On the base of the above analysis, the enhancement on photocatalytic efficiency of x-CN/BVO catalysts for MB degradation can be obtained. According to the experimental and theoretical results [36], we calculated the conduction band and valence band energies of the samples. It was found that the LUMO and HOMO of MB are mismatched with the energy of BOV materials, so the photocatalytic process played a dominant role. In addition, before the photocatalytic experiment, we set up a 30 min dark reaction to achieve the balance of physical adsorption and desorption, and try to eliminate any other factors affecting the photocatalytic experiment. The plausible photocatalytic mechanism was shown in Scheme 2, in which the Z-scheme photocatalytic system is formed between CN and BVO. Layered CN is anchored on the facets of BVO through strong interfacial electrostatic interaction, resulting in a lot of charge accumulation at the contact interface. When x-CN/BVO heterostructure is used as a photocatalyst, visible light irradiation can stimulate the migration of CN and BVO electrons from VB to CB, leaving relatively stable holes in VB, thus forming electron-hole pairs. Attributing to the Z-scheme mechanism [37], the photogenerated electrons of CB from BVO (+0.32 eV), with little hindrance, migrated to VB of CN (+1.52 eV). The electrons from CB of CN were reacted again with oxygen to generate·${\mathrm{O}}_2^{-}$ species. Then, the·${\mathrm{O}}_2^{-}$ species presents more negative potential than O₂/${\mathrm{O}}_2^{-}$, the species preferentially reacted with MB [38]. The VB of BVO is 2.77 eV, which was more positive than CN’s, so H₂O/OH⁻ can be oxidized to OH. Then, the OH species reacted with MB to produce degradation products.
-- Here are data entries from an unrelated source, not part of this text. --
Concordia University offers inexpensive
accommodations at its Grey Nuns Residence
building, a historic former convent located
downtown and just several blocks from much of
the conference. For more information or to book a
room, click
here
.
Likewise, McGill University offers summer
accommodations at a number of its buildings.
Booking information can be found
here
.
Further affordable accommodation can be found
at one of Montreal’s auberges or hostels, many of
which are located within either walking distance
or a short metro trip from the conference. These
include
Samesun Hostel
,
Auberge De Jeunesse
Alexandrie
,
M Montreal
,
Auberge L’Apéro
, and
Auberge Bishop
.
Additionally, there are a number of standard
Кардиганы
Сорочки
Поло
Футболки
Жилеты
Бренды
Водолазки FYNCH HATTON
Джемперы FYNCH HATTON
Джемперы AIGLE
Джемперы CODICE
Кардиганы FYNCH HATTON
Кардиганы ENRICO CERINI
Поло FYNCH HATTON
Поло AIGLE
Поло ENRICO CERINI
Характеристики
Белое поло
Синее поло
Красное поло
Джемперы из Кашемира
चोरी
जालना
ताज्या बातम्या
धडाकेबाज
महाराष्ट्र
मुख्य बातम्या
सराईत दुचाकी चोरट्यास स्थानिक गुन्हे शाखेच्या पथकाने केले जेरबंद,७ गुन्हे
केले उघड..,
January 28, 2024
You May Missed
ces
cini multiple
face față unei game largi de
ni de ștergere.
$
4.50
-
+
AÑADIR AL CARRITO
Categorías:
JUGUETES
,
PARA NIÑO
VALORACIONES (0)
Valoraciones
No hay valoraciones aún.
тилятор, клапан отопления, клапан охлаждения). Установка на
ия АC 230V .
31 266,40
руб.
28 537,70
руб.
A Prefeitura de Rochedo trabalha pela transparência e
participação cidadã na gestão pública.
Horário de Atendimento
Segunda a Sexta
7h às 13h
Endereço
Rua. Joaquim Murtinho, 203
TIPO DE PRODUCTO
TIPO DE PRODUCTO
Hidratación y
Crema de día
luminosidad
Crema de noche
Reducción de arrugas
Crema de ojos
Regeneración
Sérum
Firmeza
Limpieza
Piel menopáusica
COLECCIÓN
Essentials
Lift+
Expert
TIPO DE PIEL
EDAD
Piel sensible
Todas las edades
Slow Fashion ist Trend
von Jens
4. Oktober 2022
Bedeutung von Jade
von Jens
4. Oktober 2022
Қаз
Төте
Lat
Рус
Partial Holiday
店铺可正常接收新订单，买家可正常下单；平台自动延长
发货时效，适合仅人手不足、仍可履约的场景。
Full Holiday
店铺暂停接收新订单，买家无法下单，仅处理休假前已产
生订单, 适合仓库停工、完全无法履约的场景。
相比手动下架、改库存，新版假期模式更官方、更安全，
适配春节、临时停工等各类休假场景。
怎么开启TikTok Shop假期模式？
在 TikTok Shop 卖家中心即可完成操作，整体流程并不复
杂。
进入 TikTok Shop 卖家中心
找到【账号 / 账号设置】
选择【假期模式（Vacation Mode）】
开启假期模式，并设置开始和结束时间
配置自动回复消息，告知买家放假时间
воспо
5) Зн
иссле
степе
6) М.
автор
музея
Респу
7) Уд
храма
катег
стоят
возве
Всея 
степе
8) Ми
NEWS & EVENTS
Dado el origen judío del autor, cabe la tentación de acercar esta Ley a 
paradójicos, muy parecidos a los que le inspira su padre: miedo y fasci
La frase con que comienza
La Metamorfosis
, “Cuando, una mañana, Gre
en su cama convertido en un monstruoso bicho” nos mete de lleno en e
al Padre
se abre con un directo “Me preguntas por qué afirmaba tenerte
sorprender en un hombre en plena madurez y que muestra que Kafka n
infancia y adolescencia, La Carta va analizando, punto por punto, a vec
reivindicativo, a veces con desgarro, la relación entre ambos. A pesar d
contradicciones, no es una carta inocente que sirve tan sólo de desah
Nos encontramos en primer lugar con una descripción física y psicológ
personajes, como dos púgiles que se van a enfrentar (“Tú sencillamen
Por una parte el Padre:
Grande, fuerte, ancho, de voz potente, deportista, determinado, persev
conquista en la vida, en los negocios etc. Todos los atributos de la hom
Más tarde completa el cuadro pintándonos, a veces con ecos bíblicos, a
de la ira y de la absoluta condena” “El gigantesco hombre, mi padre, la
As shown in Figure S3 (Supplementary Materials), the photodegradation rates of MB are apparently depressed from 99.3% to 23%, 77% and 17% when BQ, IPA, and KI are being added into the reaction system, respectively. The results suggested that all the radicals of ${\mathrm{O}}_2^{-}$, OH, and h⁺ worked in MB degradation over 1.0-CN/BVO, and the·${\mathrm{O}}_2^{-}$ and h⁺ played the most dominate roles in photocatalysis reaction.

4. Conclusions

In summary, the x-CN/BVO Z-scheme heterojunction photocatalyst composed of CN and BVO was successfully synthesized by calcination and hydrothermal methods. The as-prepared optimal photodegradation performance of 1.0-CN/BVO exhibits a wide photo response, high charge separation efficiency, and strong redox capacity at the same time [39]. The results displayed that the degradation of MB by1.0-CN/BVO was 4.528 and 2.387 times higher than that of pristine CN and BVO, respectively. In addition, the 1.0-CN/BVO composite exhibits extremely catalytic stability and recyclability, indicating that the heterogeneous photocatalyst has huge potential for the removal of organic pollutants.